The coronavirus arrived relatively late to Africa, where the first case was confirmed only in mid-February. Since then, COVID-19 has swept across the continent, with more than 37,000 cases confirmed thus far. Experts point out that the true number of cases is higher than the official tally in many African countries, though, given their limitations in testing.
Somalia, a playground for the al-Qaida-affiliated extremist group Al Shabaab, is no exception. It announced its first COVID-19 case on March 16 and currently has just over 800 cases, with 38 confirmed deaths from the disease. In response, the Somali government in Mogadishu has announced a raft of measures to try and curb the virus’s spread, including the suspension of all international flights arriving or leaving the country, a dusk-to-dawn curfew in Mogadishu and the closure of schools and universities.

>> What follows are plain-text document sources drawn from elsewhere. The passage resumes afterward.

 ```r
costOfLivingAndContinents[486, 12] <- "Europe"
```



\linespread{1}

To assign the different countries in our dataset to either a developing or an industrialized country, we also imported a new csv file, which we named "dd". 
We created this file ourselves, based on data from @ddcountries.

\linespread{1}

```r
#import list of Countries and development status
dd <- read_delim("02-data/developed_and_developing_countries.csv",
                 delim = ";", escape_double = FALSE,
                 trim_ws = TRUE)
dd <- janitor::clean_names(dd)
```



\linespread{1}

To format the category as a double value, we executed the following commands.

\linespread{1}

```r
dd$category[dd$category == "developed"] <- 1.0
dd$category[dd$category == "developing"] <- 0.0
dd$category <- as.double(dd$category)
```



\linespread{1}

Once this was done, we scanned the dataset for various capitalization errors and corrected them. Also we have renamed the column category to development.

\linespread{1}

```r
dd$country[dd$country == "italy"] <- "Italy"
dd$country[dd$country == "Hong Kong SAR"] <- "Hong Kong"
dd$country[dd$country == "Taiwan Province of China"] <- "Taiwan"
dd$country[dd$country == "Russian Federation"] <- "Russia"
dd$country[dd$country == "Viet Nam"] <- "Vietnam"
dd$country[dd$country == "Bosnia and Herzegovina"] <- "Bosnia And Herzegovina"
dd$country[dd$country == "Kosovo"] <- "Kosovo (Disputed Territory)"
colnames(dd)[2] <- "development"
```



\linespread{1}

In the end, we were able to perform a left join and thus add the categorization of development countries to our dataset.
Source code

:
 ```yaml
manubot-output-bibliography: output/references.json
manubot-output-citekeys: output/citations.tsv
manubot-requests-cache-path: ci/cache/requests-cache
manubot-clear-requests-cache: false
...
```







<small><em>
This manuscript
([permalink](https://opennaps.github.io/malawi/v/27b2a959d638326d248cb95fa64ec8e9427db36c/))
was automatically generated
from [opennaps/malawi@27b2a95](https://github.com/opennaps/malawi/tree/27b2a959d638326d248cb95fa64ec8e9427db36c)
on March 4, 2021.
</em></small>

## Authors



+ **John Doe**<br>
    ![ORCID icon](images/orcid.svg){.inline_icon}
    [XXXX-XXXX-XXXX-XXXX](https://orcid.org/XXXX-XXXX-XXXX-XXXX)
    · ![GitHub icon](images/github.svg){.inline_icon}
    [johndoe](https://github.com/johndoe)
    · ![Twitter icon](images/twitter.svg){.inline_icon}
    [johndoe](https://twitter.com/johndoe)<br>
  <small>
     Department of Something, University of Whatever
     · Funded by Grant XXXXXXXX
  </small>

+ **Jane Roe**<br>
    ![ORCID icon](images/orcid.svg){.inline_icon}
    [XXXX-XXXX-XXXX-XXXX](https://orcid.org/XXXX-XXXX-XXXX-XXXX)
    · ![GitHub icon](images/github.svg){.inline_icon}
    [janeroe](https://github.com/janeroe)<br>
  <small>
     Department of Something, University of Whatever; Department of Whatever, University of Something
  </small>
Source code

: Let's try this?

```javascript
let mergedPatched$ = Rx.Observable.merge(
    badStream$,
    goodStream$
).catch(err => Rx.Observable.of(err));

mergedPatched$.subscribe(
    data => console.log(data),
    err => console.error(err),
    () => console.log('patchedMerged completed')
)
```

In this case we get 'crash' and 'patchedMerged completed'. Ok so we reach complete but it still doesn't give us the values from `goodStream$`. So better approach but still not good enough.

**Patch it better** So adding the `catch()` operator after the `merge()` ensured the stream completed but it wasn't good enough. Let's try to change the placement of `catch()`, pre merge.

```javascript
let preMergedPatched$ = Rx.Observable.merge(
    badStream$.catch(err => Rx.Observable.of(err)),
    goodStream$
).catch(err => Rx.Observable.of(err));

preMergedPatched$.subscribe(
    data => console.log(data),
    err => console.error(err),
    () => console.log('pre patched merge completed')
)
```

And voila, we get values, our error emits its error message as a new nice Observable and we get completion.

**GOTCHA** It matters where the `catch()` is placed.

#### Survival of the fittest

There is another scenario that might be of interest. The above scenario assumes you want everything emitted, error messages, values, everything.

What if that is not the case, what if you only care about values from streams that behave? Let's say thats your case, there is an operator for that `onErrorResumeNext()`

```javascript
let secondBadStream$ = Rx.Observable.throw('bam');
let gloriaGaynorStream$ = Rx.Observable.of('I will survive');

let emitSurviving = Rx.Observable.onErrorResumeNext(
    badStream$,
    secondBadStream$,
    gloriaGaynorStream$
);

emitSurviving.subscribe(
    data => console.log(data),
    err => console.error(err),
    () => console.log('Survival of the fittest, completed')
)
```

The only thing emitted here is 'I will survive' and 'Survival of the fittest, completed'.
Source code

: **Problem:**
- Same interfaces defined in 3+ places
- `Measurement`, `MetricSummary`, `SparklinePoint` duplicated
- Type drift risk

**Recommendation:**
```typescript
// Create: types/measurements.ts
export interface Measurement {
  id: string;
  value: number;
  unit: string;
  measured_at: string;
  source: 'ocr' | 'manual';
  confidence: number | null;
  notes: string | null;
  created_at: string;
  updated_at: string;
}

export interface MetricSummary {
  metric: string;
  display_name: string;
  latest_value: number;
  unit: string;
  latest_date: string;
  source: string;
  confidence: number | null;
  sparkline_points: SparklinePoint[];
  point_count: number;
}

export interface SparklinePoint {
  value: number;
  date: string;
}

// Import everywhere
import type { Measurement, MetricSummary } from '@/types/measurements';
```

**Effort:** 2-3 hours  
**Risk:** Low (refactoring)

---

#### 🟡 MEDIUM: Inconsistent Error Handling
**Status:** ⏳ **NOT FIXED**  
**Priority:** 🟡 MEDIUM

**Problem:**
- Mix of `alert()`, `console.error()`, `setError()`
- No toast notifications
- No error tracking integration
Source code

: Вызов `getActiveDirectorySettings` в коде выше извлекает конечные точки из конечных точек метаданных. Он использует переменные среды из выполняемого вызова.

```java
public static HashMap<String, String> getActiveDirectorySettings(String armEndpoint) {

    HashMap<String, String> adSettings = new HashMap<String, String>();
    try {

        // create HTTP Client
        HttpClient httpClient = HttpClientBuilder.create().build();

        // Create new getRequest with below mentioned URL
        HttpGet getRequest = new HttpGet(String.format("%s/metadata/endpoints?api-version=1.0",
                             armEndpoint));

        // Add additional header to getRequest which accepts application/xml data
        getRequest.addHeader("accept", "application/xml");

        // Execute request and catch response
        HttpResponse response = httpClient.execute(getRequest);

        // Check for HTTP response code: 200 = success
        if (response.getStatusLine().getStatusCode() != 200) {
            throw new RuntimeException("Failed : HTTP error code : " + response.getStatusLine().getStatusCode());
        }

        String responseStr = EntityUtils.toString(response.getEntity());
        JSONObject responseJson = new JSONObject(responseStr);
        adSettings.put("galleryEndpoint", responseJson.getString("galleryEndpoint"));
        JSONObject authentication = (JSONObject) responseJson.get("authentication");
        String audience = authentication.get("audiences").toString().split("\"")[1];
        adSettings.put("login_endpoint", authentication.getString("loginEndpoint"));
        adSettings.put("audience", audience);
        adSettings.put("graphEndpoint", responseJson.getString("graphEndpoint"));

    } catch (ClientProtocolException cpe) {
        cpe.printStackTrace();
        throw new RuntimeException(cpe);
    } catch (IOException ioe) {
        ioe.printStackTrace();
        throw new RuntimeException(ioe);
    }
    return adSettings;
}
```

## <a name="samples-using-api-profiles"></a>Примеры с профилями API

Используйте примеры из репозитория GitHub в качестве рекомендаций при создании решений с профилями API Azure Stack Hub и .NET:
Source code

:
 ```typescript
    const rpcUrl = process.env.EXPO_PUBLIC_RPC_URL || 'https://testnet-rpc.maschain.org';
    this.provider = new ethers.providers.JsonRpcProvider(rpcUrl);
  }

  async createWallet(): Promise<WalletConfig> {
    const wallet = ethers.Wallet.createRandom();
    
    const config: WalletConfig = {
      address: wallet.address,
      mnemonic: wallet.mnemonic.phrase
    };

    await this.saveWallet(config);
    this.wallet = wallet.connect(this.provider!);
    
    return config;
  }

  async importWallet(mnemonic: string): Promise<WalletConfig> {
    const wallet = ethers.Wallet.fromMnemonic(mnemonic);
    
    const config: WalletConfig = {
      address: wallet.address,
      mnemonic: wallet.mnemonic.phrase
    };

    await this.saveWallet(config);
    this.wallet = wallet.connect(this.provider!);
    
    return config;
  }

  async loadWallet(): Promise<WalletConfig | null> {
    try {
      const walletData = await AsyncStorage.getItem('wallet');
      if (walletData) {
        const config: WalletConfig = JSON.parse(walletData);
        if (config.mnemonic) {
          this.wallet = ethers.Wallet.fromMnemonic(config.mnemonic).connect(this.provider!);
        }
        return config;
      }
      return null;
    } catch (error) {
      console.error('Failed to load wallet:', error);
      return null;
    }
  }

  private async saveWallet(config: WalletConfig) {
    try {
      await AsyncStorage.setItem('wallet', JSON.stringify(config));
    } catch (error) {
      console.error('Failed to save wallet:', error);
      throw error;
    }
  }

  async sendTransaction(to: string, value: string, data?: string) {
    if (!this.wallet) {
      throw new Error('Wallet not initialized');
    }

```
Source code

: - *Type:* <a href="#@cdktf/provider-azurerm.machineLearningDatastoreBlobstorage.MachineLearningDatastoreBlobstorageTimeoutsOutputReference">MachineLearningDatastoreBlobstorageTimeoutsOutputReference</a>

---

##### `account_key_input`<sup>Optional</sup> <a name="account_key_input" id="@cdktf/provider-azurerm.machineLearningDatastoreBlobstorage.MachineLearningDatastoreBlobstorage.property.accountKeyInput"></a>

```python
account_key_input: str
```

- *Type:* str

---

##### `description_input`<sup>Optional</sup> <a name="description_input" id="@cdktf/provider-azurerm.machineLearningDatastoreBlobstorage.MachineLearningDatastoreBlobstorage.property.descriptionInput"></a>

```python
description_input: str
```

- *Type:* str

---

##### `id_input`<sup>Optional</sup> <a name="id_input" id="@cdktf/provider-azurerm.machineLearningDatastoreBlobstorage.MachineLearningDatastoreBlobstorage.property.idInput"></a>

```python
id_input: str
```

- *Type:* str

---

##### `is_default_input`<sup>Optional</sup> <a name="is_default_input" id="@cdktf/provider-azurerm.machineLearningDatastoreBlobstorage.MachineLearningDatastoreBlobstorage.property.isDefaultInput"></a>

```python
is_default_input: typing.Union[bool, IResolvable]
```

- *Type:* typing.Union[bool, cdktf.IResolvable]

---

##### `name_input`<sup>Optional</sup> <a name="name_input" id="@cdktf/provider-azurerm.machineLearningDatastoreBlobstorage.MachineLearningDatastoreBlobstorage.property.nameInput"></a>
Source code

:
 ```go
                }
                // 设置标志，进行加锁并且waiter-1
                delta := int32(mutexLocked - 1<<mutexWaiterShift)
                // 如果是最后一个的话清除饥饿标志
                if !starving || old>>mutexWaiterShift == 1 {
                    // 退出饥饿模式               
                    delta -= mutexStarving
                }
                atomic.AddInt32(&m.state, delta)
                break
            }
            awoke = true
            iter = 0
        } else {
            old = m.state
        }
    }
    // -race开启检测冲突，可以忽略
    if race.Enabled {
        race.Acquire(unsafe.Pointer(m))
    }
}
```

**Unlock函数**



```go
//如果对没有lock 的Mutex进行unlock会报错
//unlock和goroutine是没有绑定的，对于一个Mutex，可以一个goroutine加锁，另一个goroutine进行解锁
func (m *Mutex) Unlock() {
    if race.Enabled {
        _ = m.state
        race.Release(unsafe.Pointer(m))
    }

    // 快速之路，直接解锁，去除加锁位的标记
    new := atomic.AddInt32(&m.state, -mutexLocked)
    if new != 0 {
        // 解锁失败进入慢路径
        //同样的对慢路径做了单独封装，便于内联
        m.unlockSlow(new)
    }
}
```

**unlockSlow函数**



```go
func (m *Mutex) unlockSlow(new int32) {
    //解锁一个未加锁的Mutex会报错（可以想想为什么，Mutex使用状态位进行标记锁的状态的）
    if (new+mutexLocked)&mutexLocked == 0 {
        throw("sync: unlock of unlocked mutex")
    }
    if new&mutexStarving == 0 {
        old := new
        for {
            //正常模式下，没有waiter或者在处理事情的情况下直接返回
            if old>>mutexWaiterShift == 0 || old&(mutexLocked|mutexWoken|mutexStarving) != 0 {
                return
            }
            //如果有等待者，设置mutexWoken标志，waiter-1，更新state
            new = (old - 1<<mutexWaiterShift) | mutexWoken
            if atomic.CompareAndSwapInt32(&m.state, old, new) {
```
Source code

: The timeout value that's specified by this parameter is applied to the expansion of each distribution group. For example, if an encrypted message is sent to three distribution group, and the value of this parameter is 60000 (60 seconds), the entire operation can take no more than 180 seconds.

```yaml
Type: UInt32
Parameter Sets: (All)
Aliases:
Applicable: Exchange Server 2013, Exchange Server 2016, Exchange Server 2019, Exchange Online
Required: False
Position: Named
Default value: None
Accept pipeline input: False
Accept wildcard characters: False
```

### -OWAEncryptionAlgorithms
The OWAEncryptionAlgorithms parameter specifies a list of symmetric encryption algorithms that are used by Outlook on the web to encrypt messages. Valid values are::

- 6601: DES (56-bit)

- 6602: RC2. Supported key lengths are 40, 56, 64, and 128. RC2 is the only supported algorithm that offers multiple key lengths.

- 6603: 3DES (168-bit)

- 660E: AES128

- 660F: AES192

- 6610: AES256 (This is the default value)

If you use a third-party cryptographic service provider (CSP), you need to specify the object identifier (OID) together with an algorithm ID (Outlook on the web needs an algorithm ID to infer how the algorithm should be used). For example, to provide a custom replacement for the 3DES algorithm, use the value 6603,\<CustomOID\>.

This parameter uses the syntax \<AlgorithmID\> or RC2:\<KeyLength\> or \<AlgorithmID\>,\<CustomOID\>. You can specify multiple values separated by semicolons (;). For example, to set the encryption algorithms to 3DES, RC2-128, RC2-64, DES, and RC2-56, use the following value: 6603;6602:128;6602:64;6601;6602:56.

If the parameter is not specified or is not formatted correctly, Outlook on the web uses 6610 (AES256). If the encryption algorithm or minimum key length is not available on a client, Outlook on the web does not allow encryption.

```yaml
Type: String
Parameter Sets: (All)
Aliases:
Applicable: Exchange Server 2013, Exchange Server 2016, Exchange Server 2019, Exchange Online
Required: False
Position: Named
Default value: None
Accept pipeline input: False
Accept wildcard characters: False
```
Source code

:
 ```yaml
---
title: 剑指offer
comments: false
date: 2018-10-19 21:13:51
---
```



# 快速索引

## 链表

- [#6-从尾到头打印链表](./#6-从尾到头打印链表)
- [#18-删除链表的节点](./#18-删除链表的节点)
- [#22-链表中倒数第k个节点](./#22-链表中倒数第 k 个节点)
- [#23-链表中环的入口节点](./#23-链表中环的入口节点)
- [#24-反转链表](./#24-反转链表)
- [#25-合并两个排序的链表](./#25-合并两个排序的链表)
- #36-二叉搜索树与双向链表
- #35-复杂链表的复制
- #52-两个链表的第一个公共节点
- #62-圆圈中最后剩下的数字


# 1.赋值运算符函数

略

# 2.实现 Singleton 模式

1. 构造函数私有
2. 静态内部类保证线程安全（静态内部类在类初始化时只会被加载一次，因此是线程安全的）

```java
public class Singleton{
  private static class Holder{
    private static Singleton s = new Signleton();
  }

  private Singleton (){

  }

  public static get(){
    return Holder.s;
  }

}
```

Citizens are being urged to pray at home, not at mosques. However, the government’s effort is much limited as there are large swaths of the country’s territory where Mogadishu has no control over. Al-Shabaab militants control much of the countryside as well as several towns in southern and central Somalia, including some areas close to the capital, and the group’s leaders have made little effort to implement containment or social distancing measures.
On the contrary, al-Shabaab has ignored public health warnings from the government, which the group views as illegitimate, and has resisted shutting down the vast networks of crowded mosques and Islamic schools that it operates in areas under its control. Al-Shabaab’s have also continued with their military operations despite the global pandemic. It has not carried out any spectacular, mass-casualty bombings or shootings in the past month, but its constant, almost daily attacks against Somali security forces, government officials and civilians have continued unabated, especially since the onset of the holy month of Ramadan, putting an extra strain on the fragile Somali government’s effort.
In a statement by the group’s spokesman, sheikh Ali Dheere, Al-Shabaab has portrayed the pandemic as a divine punishment from Allah, meted out to the nonbelievers across the world for their “evil deeds” against Muslims and jihadists. Al-Shabaab’s rhetoric frames the virus primarily as a western problem as well as a Chinese one, and high-ranking al-Shabaab officials and leading ideologues mostly belittle the threat it poses in their public comments. This makes the group’s territory particularly vulnerable to a major outbreak of COVID-19.